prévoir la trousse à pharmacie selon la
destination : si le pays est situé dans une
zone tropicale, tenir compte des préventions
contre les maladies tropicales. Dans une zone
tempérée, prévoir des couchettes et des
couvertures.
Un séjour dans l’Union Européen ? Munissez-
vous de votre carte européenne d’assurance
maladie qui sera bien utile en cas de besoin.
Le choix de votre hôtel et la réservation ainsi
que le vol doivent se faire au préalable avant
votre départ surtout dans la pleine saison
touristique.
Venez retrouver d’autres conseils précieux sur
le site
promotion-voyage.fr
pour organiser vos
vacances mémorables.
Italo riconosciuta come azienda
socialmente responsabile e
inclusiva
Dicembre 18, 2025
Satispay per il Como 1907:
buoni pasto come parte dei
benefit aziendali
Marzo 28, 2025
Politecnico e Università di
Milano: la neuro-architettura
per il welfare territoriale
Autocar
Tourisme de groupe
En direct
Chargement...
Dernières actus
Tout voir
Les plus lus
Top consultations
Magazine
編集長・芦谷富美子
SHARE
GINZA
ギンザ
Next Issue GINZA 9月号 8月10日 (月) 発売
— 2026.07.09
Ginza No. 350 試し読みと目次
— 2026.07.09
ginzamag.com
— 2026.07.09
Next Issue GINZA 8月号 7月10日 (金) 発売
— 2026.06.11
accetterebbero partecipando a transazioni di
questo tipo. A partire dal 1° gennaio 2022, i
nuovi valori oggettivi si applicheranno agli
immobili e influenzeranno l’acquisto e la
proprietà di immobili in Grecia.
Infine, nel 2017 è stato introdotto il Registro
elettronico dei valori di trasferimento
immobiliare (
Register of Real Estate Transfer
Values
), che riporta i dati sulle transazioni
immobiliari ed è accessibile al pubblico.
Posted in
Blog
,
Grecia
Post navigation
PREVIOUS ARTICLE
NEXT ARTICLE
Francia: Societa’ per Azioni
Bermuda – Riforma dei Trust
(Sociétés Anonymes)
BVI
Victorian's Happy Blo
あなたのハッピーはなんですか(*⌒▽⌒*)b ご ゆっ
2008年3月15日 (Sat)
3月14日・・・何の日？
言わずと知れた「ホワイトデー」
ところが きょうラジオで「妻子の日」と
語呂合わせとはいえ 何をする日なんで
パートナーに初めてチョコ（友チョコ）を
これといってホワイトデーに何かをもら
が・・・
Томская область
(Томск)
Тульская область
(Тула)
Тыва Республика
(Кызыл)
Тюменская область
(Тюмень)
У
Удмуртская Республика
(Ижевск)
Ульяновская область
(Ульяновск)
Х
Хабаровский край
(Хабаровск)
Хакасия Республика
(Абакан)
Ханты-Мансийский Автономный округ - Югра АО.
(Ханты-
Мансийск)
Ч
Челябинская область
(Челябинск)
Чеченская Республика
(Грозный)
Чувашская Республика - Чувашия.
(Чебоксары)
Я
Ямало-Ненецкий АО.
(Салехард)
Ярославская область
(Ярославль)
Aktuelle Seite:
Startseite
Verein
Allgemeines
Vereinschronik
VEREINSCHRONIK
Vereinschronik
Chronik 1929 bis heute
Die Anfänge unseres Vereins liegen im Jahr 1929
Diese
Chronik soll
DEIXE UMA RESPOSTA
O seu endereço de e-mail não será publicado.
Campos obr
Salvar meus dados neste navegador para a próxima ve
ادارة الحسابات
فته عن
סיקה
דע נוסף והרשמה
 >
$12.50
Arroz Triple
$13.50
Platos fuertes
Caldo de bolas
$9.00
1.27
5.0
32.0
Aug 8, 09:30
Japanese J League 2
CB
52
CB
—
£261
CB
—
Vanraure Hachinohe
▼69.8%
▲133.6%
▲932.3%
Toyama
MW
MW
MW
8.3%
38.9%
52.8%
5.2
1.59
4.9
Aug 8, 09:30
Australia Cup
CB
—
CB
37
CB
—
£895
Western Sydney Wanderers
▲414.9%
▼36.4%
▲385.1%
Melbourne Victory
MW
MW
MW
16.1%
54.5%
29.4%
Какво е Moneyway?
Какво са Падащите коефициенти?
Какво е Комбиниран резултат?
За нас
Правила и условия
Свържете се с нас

......

• _EXERCISE DESCRIPTION_
When you repeat the data, keep each line exactly as given.

• _ANSWER BOX_
prévoir la trousse à pharmacie selon la
destination : si le pays est situé dans une
zone tropicale, tenir compte des préventions
contre les maladies tropicales. Dans une zone
tempérée, prévoir des couchettes et des
couvertures.
Un séjour dans l’Union Européen ? Munissez-
vous de votre carte européenne d’assurance
maladie qui sera bien utile en cas de besoin.
Le choix de votre hôtel et la réservation ainsi
que le vol doivent se faire au préalable avant
votre départ surtout dans la pleine saison
touristique.
Venez retrouver d’autres conseils précieux sur
le site
promotion-voyage.fr
pour organiser vos
vacances mémorables.
Italo riconosciuta come azienda
socialmente responsabile e
inclusiva
Dicembre 18, 2025
Satispay per il Como 1907:
buoni pasto come parte dei
benefit aziendali
Marzo 28, 2025
Politecnico e Università di
Milano: la neuro-architettura
per il welfare territoriale
Autocar
Tourisme de groupe
En direct
Chargement...
Dernières actus
Tout voir
Les plus lus
Top consultations
Magazine
編集長・芦谷富美子
SHARE
GINZA
ギンザ
Next Issue GINZA 9月号 8月10日 (月) 発売
— 2026.07.09
Ginza No. 350 試し読みと目次
— 2026.07.09
ginzamag.com
— 2026.07.09
Next Issue GINZA 8月号 7月10日 (金) 発売
— 2026.06.11
accetterebbero partecipando a transazioni di
questo tipo. A partire dal 1° gennaio 2022, i
nuovi valori oggettivi si applicheranno agli
immobili e influenzeranno l’acquisto e la
proprietà di immobili in Grecia.
Infine, nel 2017 è stato introdotto il Registro
elettronico dei valori di trasferimento
immobiliare (
Register of Real Estate Transfer
Values
), che riporta i dati sulle transazioni
immobiliari ed è accessibile al pubblico.
Posted in
Blog
,
Grecia
Post navigation
PREVIOUS ARTICLE
NEXT ARTICLE
Francia: Societa’ per Azioni
Bermuda – Riforma dei Trust
(Sociétés Anonymes)
BVI
Victorian's Happy Blo
あなたのハッピーはなんですか(*⌒▽⌒*)b ご ゆっ
2008年3月15日 (Sat)
3月14日・・・何の日？
言わずと知れた「ホワイトデー」
ところが きょうラジオで「妻子の日」と
語呂合わせとはいえ 何をする日なんで
パートナーに初めてチョコ（友チョコ）を
これといってホワイトデーに何かをもら
が・・・
Томская область
(Томск)
Тульская область
(Тула)
Тыва Республика
(Кызыл)
Тюменская область
(Тюмень)
У
Удмуртская Республика
(Ижевск)
Ульяновская область
(Ульяновск)
Х
Хабаровский край
(Хабаровск)
Хакасия Республика
(Абакан)
Ханты-Мансийский Автономный округ - Югра АО.
(Ханты-
Мансийск)
Ч
Челябинская область
(Челябинск)
Чеченская Республика
(Грозный)
Чувашская Республика - Чувашия.
(Чебоксары)
Я
Ямало-Ненецкий АО.
(Салехард)
Ярославская область
(Ярославль)
Aktuelle Seite:
Startseite
Verein
Allgemeines
Vereinschronik
VEREINSCHRONIK
Vereinschronik
Chronik 1929 bis heute
Die Anfänge unseres Vereins liegen im Jahr 1929
Diese
Chronik soll
DEIXE UMA RESPOSTA
O seu endereço de e-mail não será publicado.
Campos obr
Salvar meus dados neste navegador para a próxima ve
ادارة الحسابات
فته عن
סיקה
דע נוסף והרשמה
 >
$12.50
Arroz Triple
$13.50
Platos fuertes
Caldo de bolas
$9.00
1.27
5.0
32.0
Aug 8, 09:30
Japanese J League 2
CB
52
CB
—
£261
CB
—
Vanraure Hachinohe
▼69.8%
▲133.6%
▲932.3%
Toyama
MW
MW
MW
8.3%
38.9%
52.8%
5.2
1.59
4.9
Aug 8, 09:30
Australia Cup
CB
—
CB
37
CB
—
£895
Western Sydney Wanderers
▲414.9%
▼36.4%
▲385.1%
Melbourne Victory
MW
MW
MW
16.1%
54.5%
29.4%
Какво е Moneyway?
Какво са Падащите коефициенти?
Какво е Комбиниран резултат?
За нас
Правила и условия
Свържете се с нас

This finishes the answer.